Each woman experiences pregnancy differently. It’s a time of physiological changes and months of anticipation, planning, and preparation. However, for women who are serving time behind bars, it can be a very isolating experience. There is a stigma around women who have been convicted of crimes, and their needs are often overlooked while they are serving a sentence. Luckily, women of the Minnesota Prison Doula Project are here to advocate for and support this underserved population.
The Minnesota Prison Doula Project started in 2008 with a mission to provide pregnancy and parenting support for incarcerated women. Trained doulas provide birth support as well as group-based and individual education to pregnant women and mothers. The goal is to nurture healthy mother-child relationships and increase parenting confidence and skills. Currently the project is operating in seven facilities in Minnesota. They have been working under the University of Minnesota Foundation, but will soon be launching their own independent nonprofit organization called The Ostara Initiative.
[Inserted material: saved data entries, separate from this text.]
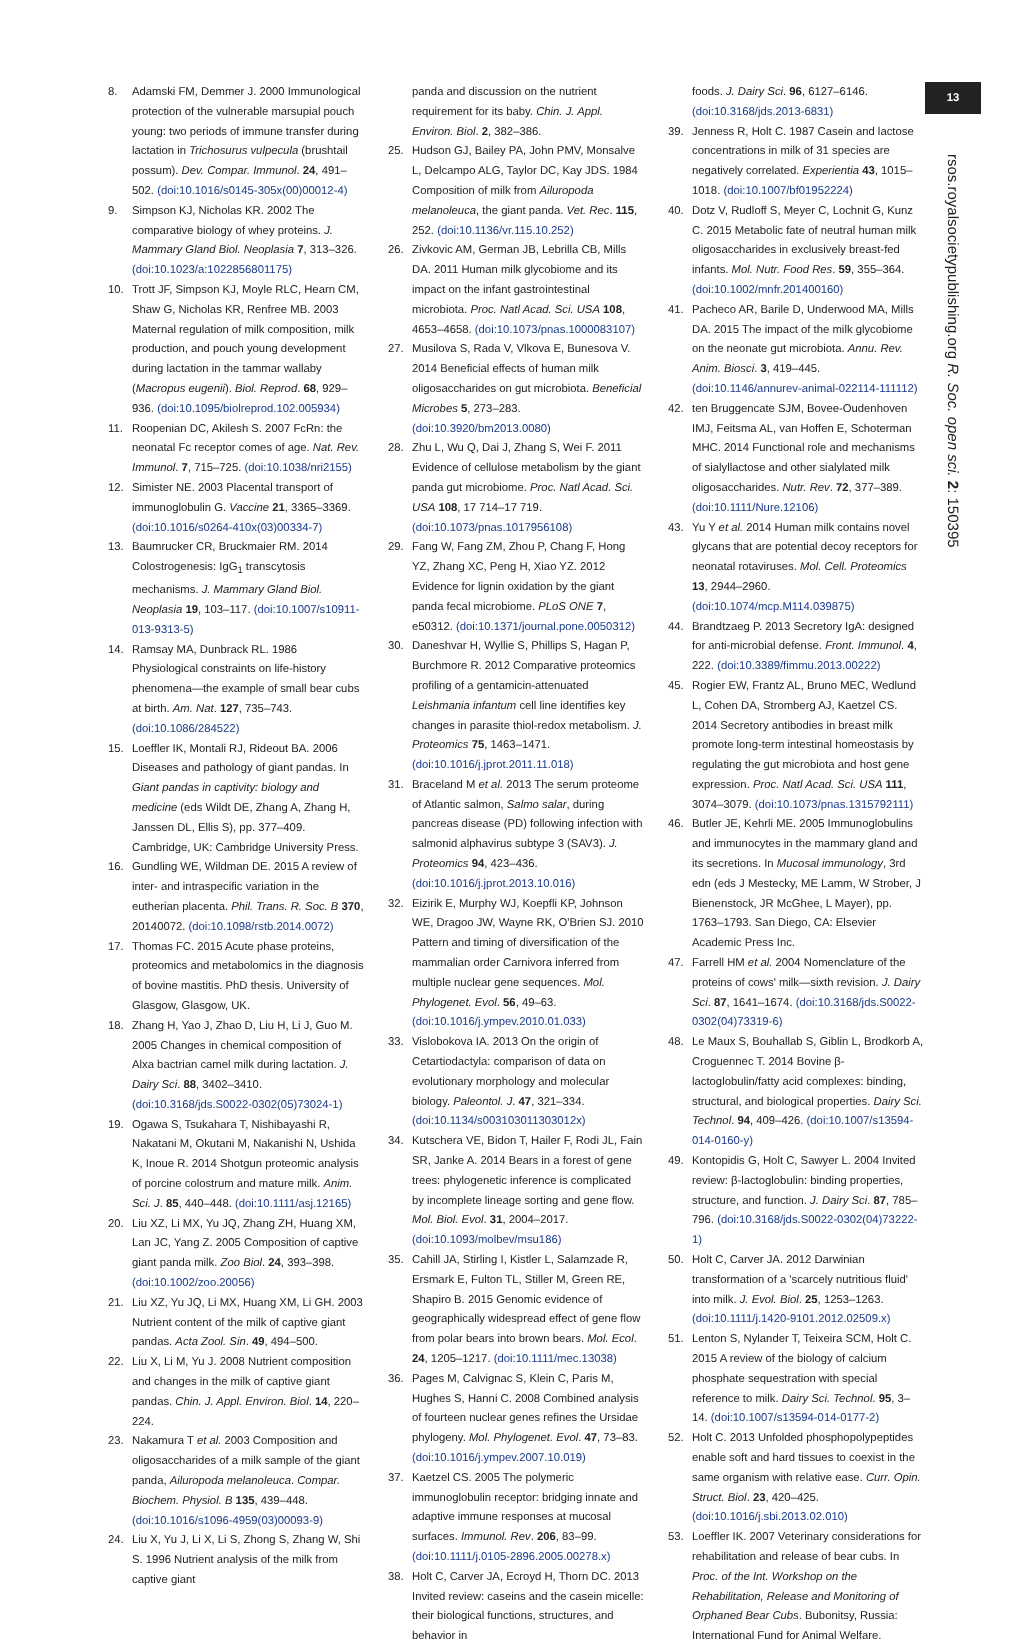13
rsos.royalsocietypublishing.org R. Soc. open sci. 2: 150395
8. Adamski FM, Demmer J. 2000 Immunological protection of the vulnerable marsupial pouch young: two periods of immune transfer during lactation in Trichosurus vulpecula (brushtail possum). Dev. Compar. Immunol. 24, 491–502. (doi:10.1016/s0145-305x(00)00012-4)
9. Simpson KJ, Nicholas KR. 2002 The comparative biology of whey proteins. J. Mammary Gland Biol. Neoplasia 7, 313–326. (doi:10.1023/a:1022856801175)
10. Trott JF, Simpson KJ, Moyle RLC, Hearn CM, Shaw G, Nicholas KR, Renfree MB. 2003 Maternal regulation of milk composition, milk production, and pouch young development during lactation in the tammar wallaby (Macropus eugenii). Biol. Reprod. 68, 929–936. (doi:10.1095/biolreprod.102.005934)
11. Roopenian DC, Akilesh S. 2007 FcRn: the neonatal Fc receptor comes of age. Nat. Rev. Immunol. 7, 715–725. (doi:10.1038/nri2155)
12. Simister NE. 2003 Placental transport of immunoglobulin G. Vaccine 21, 3365–3369. (doi:10.1016/s0264-410x(03)00334-7)
13. Baumrucker CR, Bruckmaier RM. 2014 Colostrogenesis: IgG<sub>1</sub> transcytosis mechanisms. J. Mammary Gland Biol. Neoplasia 19, 103–117. (doi:10.1007/s10911-013-9313-5)
14. Ramsay MA, Dunbrack RL. 1986 Physiological constraints on life-history phenomena—the example of small bear cubs at birth. Am. Nat. 127, 735–743. (doi:10.1086/284522)
15. Loeffler IK, Montali RJ, Rideout BA. 2006 Diseases and pathology of giant pandas. In Giant pandas in captivity: biology and medicine (eds Wildt DE, Zhang A, Zhang H, Janssen DL, Ellis S), pp. 377–409. Cambridge, UK: Cambridge University Press.
16. Gundling WE, Wildman DE. 2015 A review of inter- and intraspecific variation in the eutherian placenta. Phil. Trans. R. Soc. B 370, 20140072. (doi:10.1098/rstb.2014.0072)
17. Thomas FC. 2015 Acute phase proteins, proteomics and metabolomics in the diagnosis of bovine mastitis. PhD thesis. University of Glasgow, Glasgow, UK.
18. Zhang H, Yao J, Zhao D, Liu H, Li J, Guo M. 2005 Changes in chemical composition of Alxa bactrian camel milk during lactation. J. Dairy Sci. 88, 3402–3410. (doi:10.3168/jds.S0022-0302(05)73024-1)
19. Ogawa S, Tsukahara T, Nishibayashi R, Nakatani M, Okutani M, Nakanishi N, Ushida K, Inoue R. 2014 Shotgun proteomic analysis of porcine colostrum and mature milk. Anim. Sci. J. 85, 440–448. (doi:10.1111/asj.12165)
20. Liu XZ, Li MX, Yu JQ, Zhang ZH, Huang XM, Lan JC, Yang Z. 2005 Composition of captive giant panda milk. Zoo Biol. 24, 393–398. (doi:10.1002/zoo.20056)
21. Liu XZ, Yu JQ, Li MX, Huang XM, Li GH. 2003 Nutrient content of the milk of captive giant pandas. Acta Zool. Sin. 49, 494–500.
22. Liu X, Li M, Yu J. 2008 Nutrient composition and changes in the milk of captive giant pandas. Chin. J. Appl. Environ. Biol. 14, 220–224.
23. Nakamura T et al. 2003 Composition and oligosaccharides of a milk sample of the giant panda, Ailuropoda melanoleuca. Compar. Biochem. Physiol. B 135, 439–448. (doi:10.1016/s1096-4959(03)00093-9)
24. Liu X, Yu J, Li X, Li S, Zhong S, Zhang W, Shi S. 1996 Nutrient analysis of the milk from captive giant
panda and discussion on the nutrient requirement for its baby. Chin. J. Appl. Environ. Biol. 2, 382–386.
25. Hudson GJ, Bailey PA, John PMV, Monsalve L, Delcampo ALG, Taylor DC, Kay JDS. 1984 Composition of milk from Ailuropoda melanoleuca, the giant panda. Vet. Rec. 115, 252. (doi:10.1136/vr.115.10.252)
26. Zivkovic AM, German JB, Lebrilla CB, Mills DA. 2011 Human milk glycobiome and its impact on the infant gastrointestinal microbiota. Proc. Natl Acad. Sci. USA 108, 4653–4658. (doi:10.1073/pnas.1000083107)
27. Musilova S, Rada V, Vlkova E, Bunesova V. 2014 Beneficial effects of human milk oligosaccharides on gut microbiota. Beneficial Microbes 5, 273–283. (doi:10.3920/bm2013.0080)
28. Zhu L, Wu Q, Dai J, Zhang S, Wei F. 2011 Evidence of cellulose metabolism by the giant panda gut microbiome. Proc. Natl Acad. Sci. USA 108, 17 714–17 719. (doi:10.1073/pnas.1017956108)
29. Fang W, Fang ZM, Zhou P, Chang F, Hong YZ, Zhang XC, Peng H, Xiao YZ. 2012 Evidence for lignin oxidation by the giant panda fecal microbiome. PLoS ONE 7, e50312. (doi:10.1371/journal.pone.0050312)
30. Daneshvar H, Wyllie S, Phillips S, Hagan P, Burchmore R. 2012 Comparative proteomics profiling of a gentamicin-attenuated Leishmania infantum cell line identifies key changes in parasite thiol-redox metabolism. J. Proteomics 75, 1463–1471. (doi:10.1016/j.jprot.2011.11.018)
31. Braceland M et al. 2013 The serum proteome of Atlantic salmon, Salmo salar, during pancreas disease (PD) following infection with salmonid alphavirus subtype 3 (SAV3). J. Proteomics 94, 423–436. (doi:10.1016/j.jprot.2013.10.016)
32. Eizirik E, Murphy WJ, Koepfli KP, Johnson WE, Dragoo JW, Wayne RK, O'Brien SJ. 2010 Pattern and timing of diversification of the mammalian order Carnivora inferred from multiple nuclear gene sequences. Mol. Phylogenet. Evol. 56, 49–63. (doi:10.1016/j.ympev.2010.01.033)
33. Vislobokova IA. 2013 On the origin of Cetartiodactyla: comparison of data on evolutionary morphology and molecular biology. Paleontol. J. 47, 321–334. (doi:10.1134/s003103011303012x)
34. Kutschera VE, Bidon T, Hailer F, Rodi JL, Fain SR, Janke A. 2014 Bears in a forest of gene trees: phylogenetic inference is complicated by incomplete lineage sorting and gene flow. Mol. Biol. Evol. 31, 2004–2017. (doi:10.1093/molbev/msu186)
35. Cahill JA, Stirling I, Kistler L, Salamzade R, Ersmark E, Fulton TL, Stiller M, Green RE, Shapiro B. 2015 Genomic evidence of geographically widespread effect of gene flow from polar bears into brown bears. Mol. Ecol. 24, 1205–1217. (doi:10.1111/mec.13038)
36. Pages M, Calvignac S, Klein C, Paris M, Hughes S, Hanni C. 2008 Combined analysis of fourteen nuclear genes refines the Ursidae phylogeny. Mol. Phylogenet. Evol. 47, 73–83. (doi:10.1016/j.ympev.2007.10.019)
37. Kaetzel CS. 2005 The polymeric immunoglobulin receptor: bridging innate and adaptive immune responses at mucosal surfaces. Immunol. Rev. 206, 83–99. (doi:10.1111/j.0105-2896.2005.00278.x)
38. Holt C, Carver JA, Ecroyd H, Thorn DC. 2013 Invited review: caseins and the casein micelle: their biological functions, structures, and behavior in
foods. J. Dairy Sci. 96, 6127–6146. (doi:10.3168/jds.2013-6831)
39. Jenness R, Holt C. 1987 Casein and lactose concentrations in milk of 31 species are negatively correlated. Experientia 43, 1015–1018. (doi:10.1007/bf01952224)
40. Dotz V, Rudloff S, Meyer C, Lochnit G, Kunz C. 2015 Metabolic fate of neutral human milk oligosaccharides in exclusively breast-fed infants. Mol. Nutr. Food Res. 59, 355–364. (doi:10.1002/mnfr.201400160)
41. Pacheco AR, Barile D, Underwood MA, Mills DA. 2015 The impact of the milk glycobiome on the neonate gut microbiota. Annu. Rev. Anim. Biosci. 3, 419–445. (doi:10.1146/annurev-animal-022114-111112)
42. ten Bruggencate SJM, Bovee-Oudenhoven IMJ, Feitsma AL, van Hoffen E, Schoterman MHC. 2014 Functional role and mechanisms of sialyllactose and other sialylated milk oligosaccharides. Nutr. Rev. 72, 377–389. (doi:10.1111/Nure.12106)
43. Yu Y et al. 2014 Human milk contains novel glycans that are potential decoy receptors for neonatal rotaviruses. Mol. Cell. Proteomics 13, 2944–2960. (doi:10.1074/mcp.M114.039875)
44. Brandtzaeg P. 2013 Secretory IgA: designed for anti-microbial defense. Front. Immunol. 4, 222. (doi:10.3389/fimmu.2013.00222)
45. Rogier EW, Frantz AL, Bruno MEC, Wedlund L, Cohen DA, Stromberg AJ, Kaetzel CS. 2014 Secretory antibodies in breast milk promote long-term intestinal homeostasis by regulating the gut microbiota and host gene expression. Proc. Natl Acad. Sci. USA 111, 3074–3079. (doi:10.1073/pnas.1315792111)
46. Butler JE, Kehrli ME. 2005 Immunoglobulins and immunocytes in the mammary gland and its secretions. In Mucosal immunology, 3rd edn (eds J Mestecky, ME Lamm, W Strober, J Bienenstock, JR McGhee, L Mayer), pp. 1763–1793. San Diego, CA: Elsevier Academic Press Inc.
47. Farrell HM et al. 2004 Nomenclature of the proteins of cows' milk—sixth revision. J. Dairy Sci. 87, 1641–1674. (doi:10.3168/jds.S0022-0302(04)73319-6)
48. Le Maux S, Bouhallab S, Giblin L, Brodkorb A, Croguennec T. 2014 Bovine β-lactoglobulin/fatty acid complexes: binding, structural, and biological properties. Dairy Sci. Technol. 94, 409–426. (doi:10.1007/s13594-014-0160-y)
49. Kontopidis G, Holt C, Sawyer L. 2004 Invited review: β-lactoglobulin: binding properties, structure, and function. J. Dairy Sci. 87, 785–796. (doi:10.3168/jds.S0022-0302(04)73222-1)
50. Holt C, Carver JA. 2012 Darwinian transformation of a 'scarcely nutritious fluid' into milk. J. Evol. Biol. 25, 1253–1263. (doi:10.1111/j.1420-9101.2012.02509.x)
51. Lenton S, Nylander T, Teixeira SCM, Holt C. 2015 A review of the biology of calcium phosphate sequestration with special reference to milk. Dairy Sci. Technol. 95, 3–14. (doi:10.1007/s13594-014-0177-2)
52. Holt C. 2013 Unfolded phosphopolypeptides enable soft and hard tissues to coexist in the same organism with relative ease. Curr. Opin. Struct. Biol. 23, 420–425. (doi:10.1016/j.sbi.2013.02.010)
53. Loeffler IK. 2007 Veterinary considerations for rehabilitation and release of bear cubs. In Proc. of the Int. Workshop on the Rehabilitation, Release and Monitoring of Orphaned Bear Cubs. Bubonitsy, Russia: International Fund for Animal Welfare.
NMF granted the Minnesota Prison Doula Project $20,000 to partner with the Beltrami County Jail and Beltrami County Health and Human Services to create pregnancy and parenting education and support for incarcerated women and girls. The program offers weekly individual and group-based learning opportunities that are evidence-informed and have been proven effective with incarcerated mothers in other regions of Minnesota.
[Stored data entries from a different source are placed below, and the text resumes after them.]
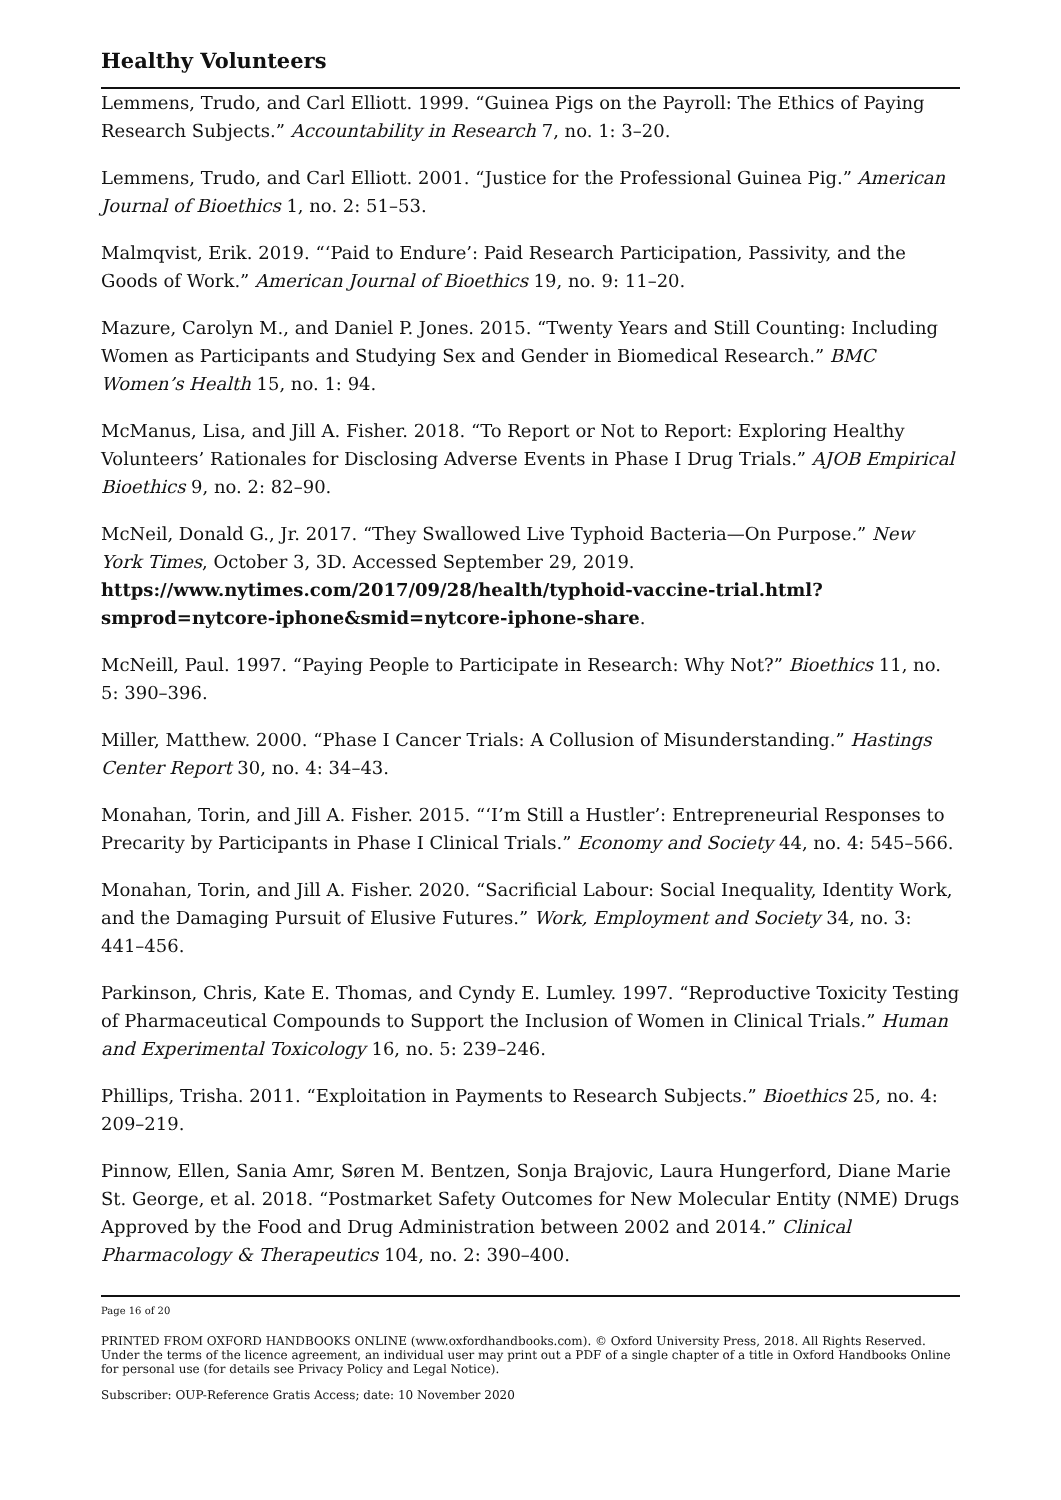Healthy Volunteers
Lemmens, Trudo, and Carl Elliott. 1999. “Guinea Pigs on the Payroll: The Ethics of Paying Research Subjects.” Accountability in Research 7, no. 1: 3–20.
Lemmens, Trudo, and Carl Elliott. 2001. “Justice for the Professional Guinea Pig.” American Journal of Bioethics 1, no. 2: 51–53.
Malmqvist, Erik. 2019. “‘Paid to Endure’: Paid Research Participation, Passivity, and the Goods of Work.” American Journal of Bioethics 19, no. 9: 11–20.
Mazure, Carolyn M., and Daniel P. Jones. 2015. “Twenty Years and Still Counting: Including Women as Participants and Studying Sex and Gender in Biomedical Research.” BMC Women’s Health 15, no. 1: 94.
McManus, Lisa, and Jill A. Fisher. 2018. “To Report or Not to Report: Exploring Healthy Volunteers’ Rationales for Disclosing Adverse Events in Phase I Drug Trials.” AJOB Empirical Bioethics 9, no. 2: 82–90.
McNeil, Donald G., Jr. 2017. “They Swallowed Live Typhoid Bacteria—On Purpose.” New York Times, October 3, 3D. Accessed September 29, 2019. https://www.nytimes.com/2017/09/28/health/typhoid-vaccine-trial.html?smprod=nytcore-iphone&smid=nytcore-iphone-share.
McNeill, Paul. 1997. “Paying People to Participate in Research: Why Not?” Bioethics 11, no. 5: 390–396.
Miller, Matthew. 2000. “Phase I Cancer Trials: A Collusion of Misunderstanding.” Hastings Center Report 30, no. 4: 34–43.
Monahan, Torin, and Jill A. Fisher. 2015. “‘I’m Still a Hustler’: Entrepreneurial Responses to Precarity by Participants in Phase I Clinical Trials.” Economy and Society 44, no. 4: 545–566.
Monahan, Torin, and Jill A. Fisher. 2020. “Sacrificial Labour: Social Inequality, Identity Work, and the Damaging Pursuit of Elusive Futures.” Work, Employment and Society 34, no. 3: 441–456.
Parkinson, Chris, Kate E. Thomas, and Cyndy E. Lumley. 1997. “Reproductive Toxicity Testing of Pharmaceutical Compounds to Support the Inclusion of Women in Clinical Trials.” Human and Experimental Toxicology 16, no. 5: 239–246.
Phillips, Trisha. 2011. “Exploitation in Payments to Research Subjects.” Bioethics 25, no. 4: 209–219.
Pinnow, Ellen, Sania Amr, Søren M. Bentzen, Sonja Brajovic, Laura Hungerford, Diane Marie St. George, et al. 2018. “Postmarket Safety Outcomes for New Molecular Entity (NME) Drugs Approved by the Food and Drug Administration between 2002 and 2014.” Clinical Pharmacology & Therapeutics 104, no. 2: 390–400.
Page 16 of 20
PRINTED FROM OXFORD HANDBOOKS ONLINE (www.oxfordhandbooks.com). © Oxford University Press, 2018. All Rights Reserved. Under the terms of the licence agreement, an individual user may print out a PDF of a single chapter of a title in Oxford Handbooks Online for personal use (for details see Privacy Policy and Legal Notice).
Subscriber: OUP-Reference Gratis Access; date: 10 November 2020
Doula Emily Lindell partners with the Prison Doula Project in Beltrami County. She visits the Beltrami County Jail every Monday and Friday with Jenny Greenleaf, a mentor with the Prison Doula Project. On Mondays, Emily and Jenny hold one-on-one meetings with inmates, and on Fridays they lead a small group about parenting. Although they only see two to four inmates at a time, these women show up weekly and look forward to sharing their feelings and experiences with the community they are creating together. “This is a starting point to support women and break the cycle of addiction,” says Jenny. “I don’t think these women realize that we are just as grateful for them as they are for us.”
Every inmate’s experience is unique and complex. Many incarcerated women are victims of their circumstances, which may include abuse, poverty, and addiction. To uplift these women and help create a new path for themselves and their children, it’s important to meet them where they are and provide them with resources and a sense of hope. What happens in the home makes a dramatic impact on the trajectory of a child’s life, and the Minnesota Prison Doula Project believes healthy children who become responsible adults are raised by empowered mothers.
“We are so proud of the work Emily and Jenny are doing with this group at the Beltrami County Jail,” says founder of the Minnesota Prison Doula Project, Erica Gerrity. “We will be directing more resources to their program because their work in this region is so needed.”